* **처리할 자료**
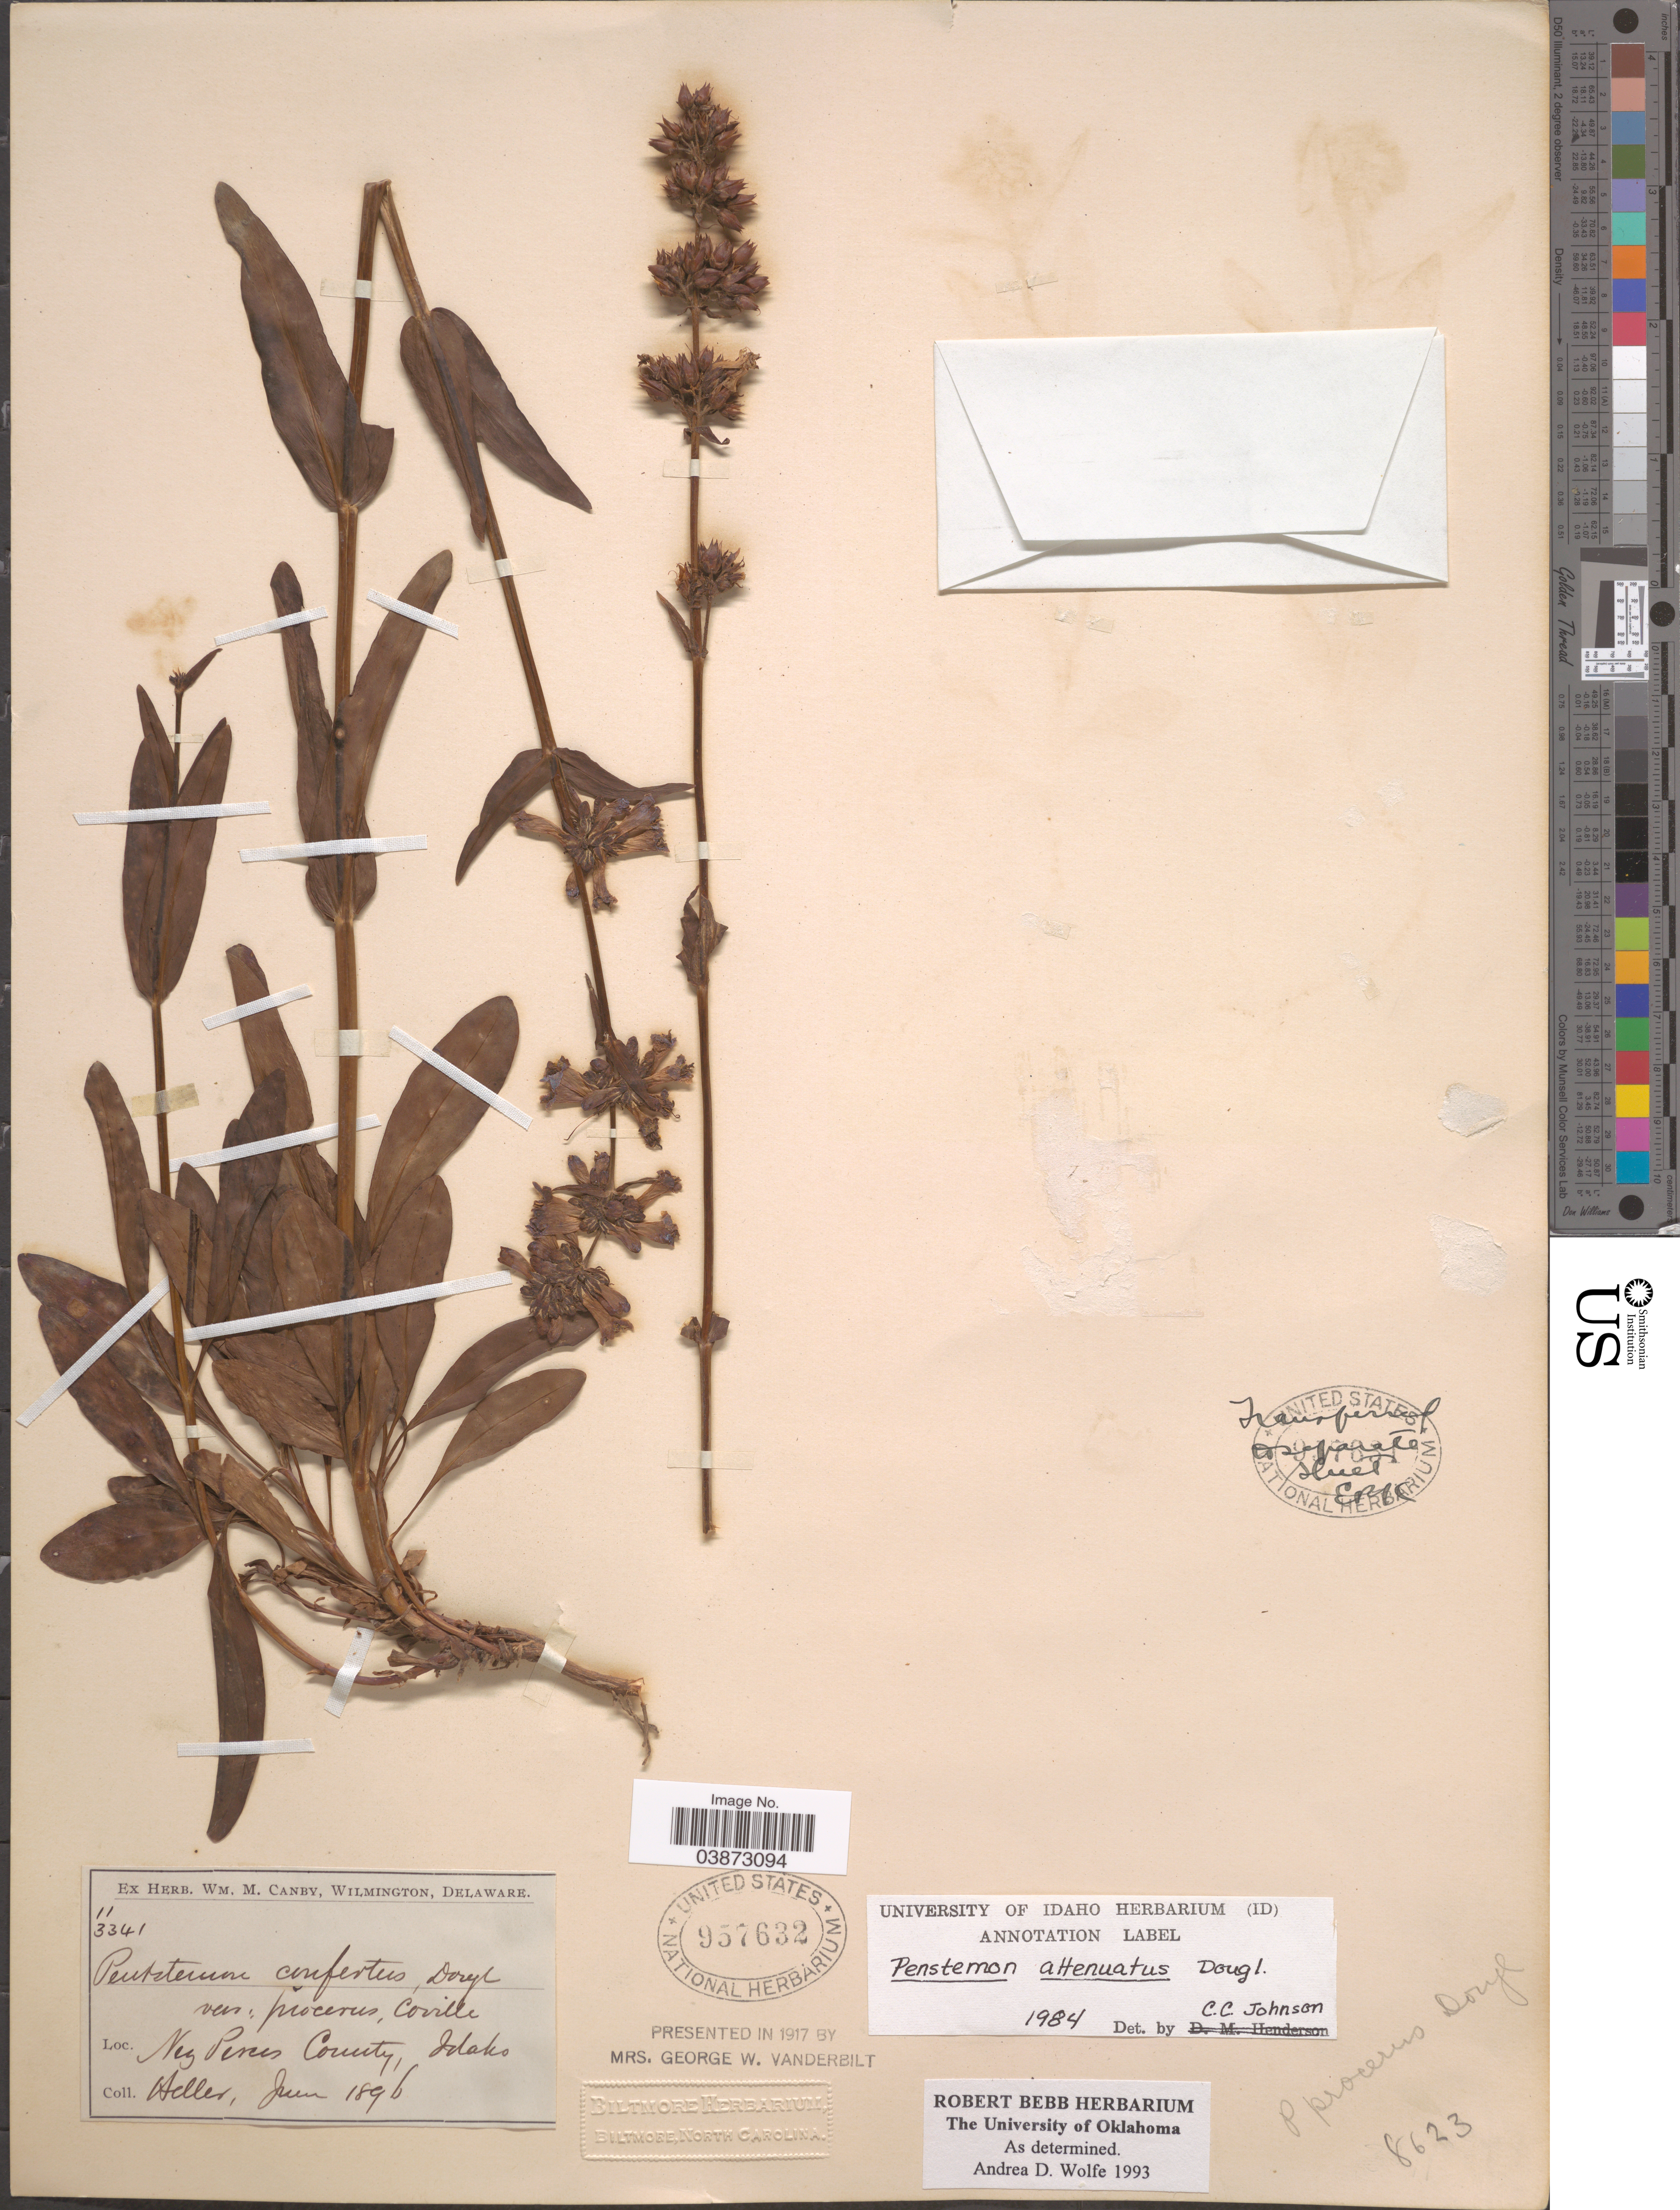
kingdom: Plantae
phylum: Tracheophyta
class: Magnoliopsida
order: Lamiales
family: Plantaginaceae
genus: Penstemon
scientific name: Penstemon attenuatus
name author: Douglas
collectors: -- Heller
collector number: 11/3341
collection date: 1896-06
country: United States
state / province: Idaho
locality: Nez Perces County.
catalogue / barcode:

* **할 일**
위 자료의 모든 줄을 다시 쓰되, "collection date" 표현만 "date collected" 표현으로 대체하고 나머지는 그대로 두세요. 그림은 답에 넣지 마세요.

* **작성한 풀이**
kingdom: Plantae
phylum: Tracheophyta
class: Magnoliopsida
order: Lamiales
family: Plantaginaceae
genus: Penstemon
scientific name: Penstemon attenuatus
name author: Douglas
collectors: -- Heller
collector number: 11/3341
date collected: 1896-06
country: United States
state / province: Idaho
locality: Nez Perces County.
catalogue / barcode:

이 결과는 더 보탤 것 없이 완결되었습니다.